> _Texte d'exercice_
Et quand je quitte pour ma première montée à 15h le vendredi 30 septembre, je suis prêt à foncer vers l’inconnu. Je suis déterminé à affronter mon défi. Je suis décidé à trouver un nouveau rythme loin des routines. Je suis ouvert aux nouvelles rencontres. Je suis prêt à accepter toutes les épreuves qui peuvent se dresser sur mon chemin. Je suis heureux d’être accueilli par la montagne et de l’accueillir à mon tour.


Bref, je suis résolu à être un Guerrier pacifique.

Et voilà. Le premier pas est fait. Le voyage commence. Il se terminera 24 heures plus tard. Sans jamais regarder derrière, je vais avancer.


Voyager, c’est vivre une expérience

« L’important arrive non pas au terme de la route, mais bien avant, pendant le trajet lui-même. » – Milorad Pavic

L’année passée, j’écrivais : C’est dans l’action de mon défi que j’ai compris que malgré des sentiers bien définis, j’ai découvert un territoire infini…bien ancré en moi.

Courir et marcher 24 heures au Mont Orford. Ce n’est pas qu’un déplacement dans l’espace et le temps. Même si, lors de mes montées, j’alterne entre les pistes Trois-Ruisseaux ou Grande Coulée et lors de mes descentes, j’alterne entre la 4km et la Grande Coulée, pour moi, chaque montée, chaque descente est unique. Chaque montée, chaque descente qui s’ajoute m’amène assurément vers l’exploration de ce territoire infini. Et c’est ce que je recherche dans mes défis.

Courir et marcher 24 heures au Mont Orford. Une expérience où je m’expose, où je suis le plus vulnérable. 24 heures à courir sans dormir. Sans barrière. Sans limite. Où la raison n’a pas sa place. Vous voulez connaître ma vraie nature? Il suffit de vous joindre à moi dans ce genre d’aventure…mais il vous faudra avoir l’énergie et la vitesse pour me suivre…

Courir et marcher 24 heures au Mont Orford. M’exposer à des situations nouvelles, à des difficultés pour que mon corps s’adapte. La pluie qui débute dans ma 17e montée. Mon moment le plus difficile. Je suis seul en pleine nuit. Mon corps est affaibli. J’ai froid. Mais, je n’ai pas renoncé. Un pas à la fois. Une montée à la fois. Une descente à la fois. Pour finalement rayer le nombre 16 et inscrire le nombre 17 sur mon tableau.

> _Consigne_
Dans le texte sur le défi de 24 heures au Mont Orford, au cours de quelle montée la pluie commence-t-elle, s'il vous plaît ? Les données ne jouent aucun rôle ici.

> _Données fournies_
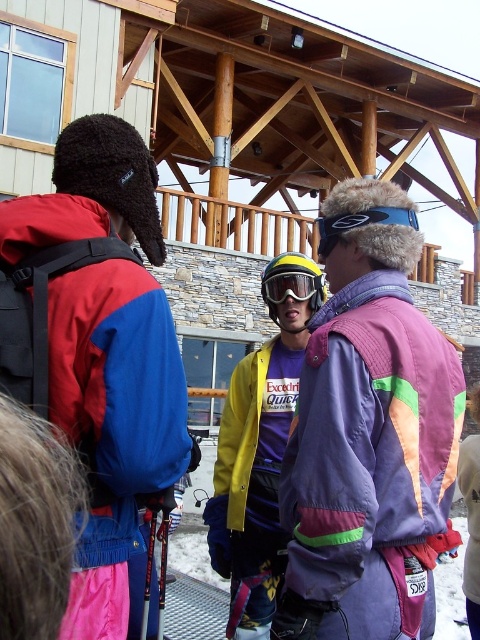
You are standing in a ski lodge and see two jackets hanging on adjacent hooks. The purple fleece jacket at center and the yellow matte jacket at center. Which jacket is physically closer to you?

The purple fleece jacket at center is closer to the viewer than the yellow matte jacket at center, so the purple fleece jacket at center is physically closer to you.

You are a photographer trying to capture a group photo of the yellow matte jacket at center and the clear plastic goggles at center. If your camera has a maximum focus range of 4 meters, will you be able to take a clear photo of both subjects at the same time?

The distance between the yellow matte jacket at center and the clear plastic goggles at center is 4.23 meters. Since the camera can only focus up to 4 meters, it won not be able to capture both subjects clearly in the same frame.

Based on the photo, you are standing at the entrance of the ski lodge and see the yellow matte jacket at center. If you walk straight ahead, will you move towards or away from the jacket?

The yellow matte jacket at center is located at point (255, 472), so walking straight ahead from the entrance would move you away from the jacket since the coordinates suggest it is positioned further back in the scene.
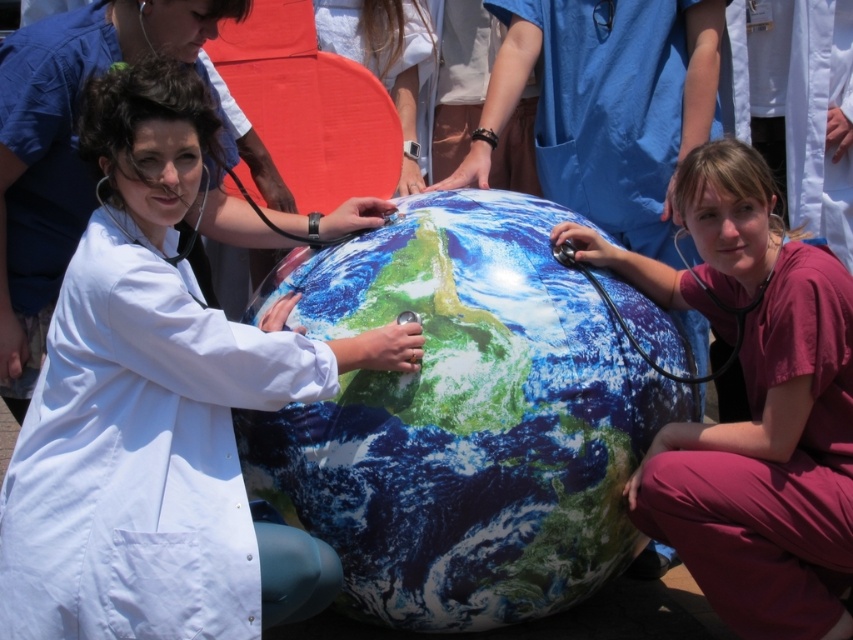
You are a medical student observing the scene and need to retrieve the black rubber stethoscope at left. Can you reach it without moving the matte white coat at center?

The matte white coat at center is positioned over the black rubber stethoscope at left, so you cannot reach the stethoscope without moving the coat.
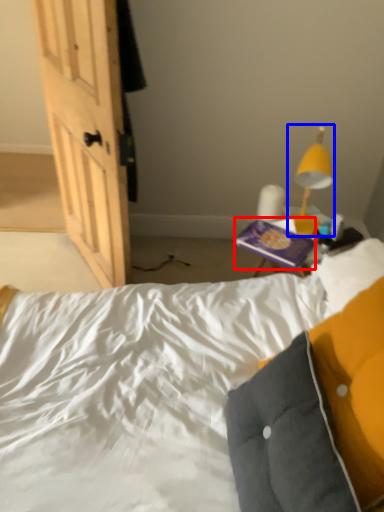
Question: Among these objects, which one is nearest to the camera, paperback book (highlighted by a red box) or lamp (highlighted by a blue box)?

> _Réponse_
La pluie commence lors de la 17e montée.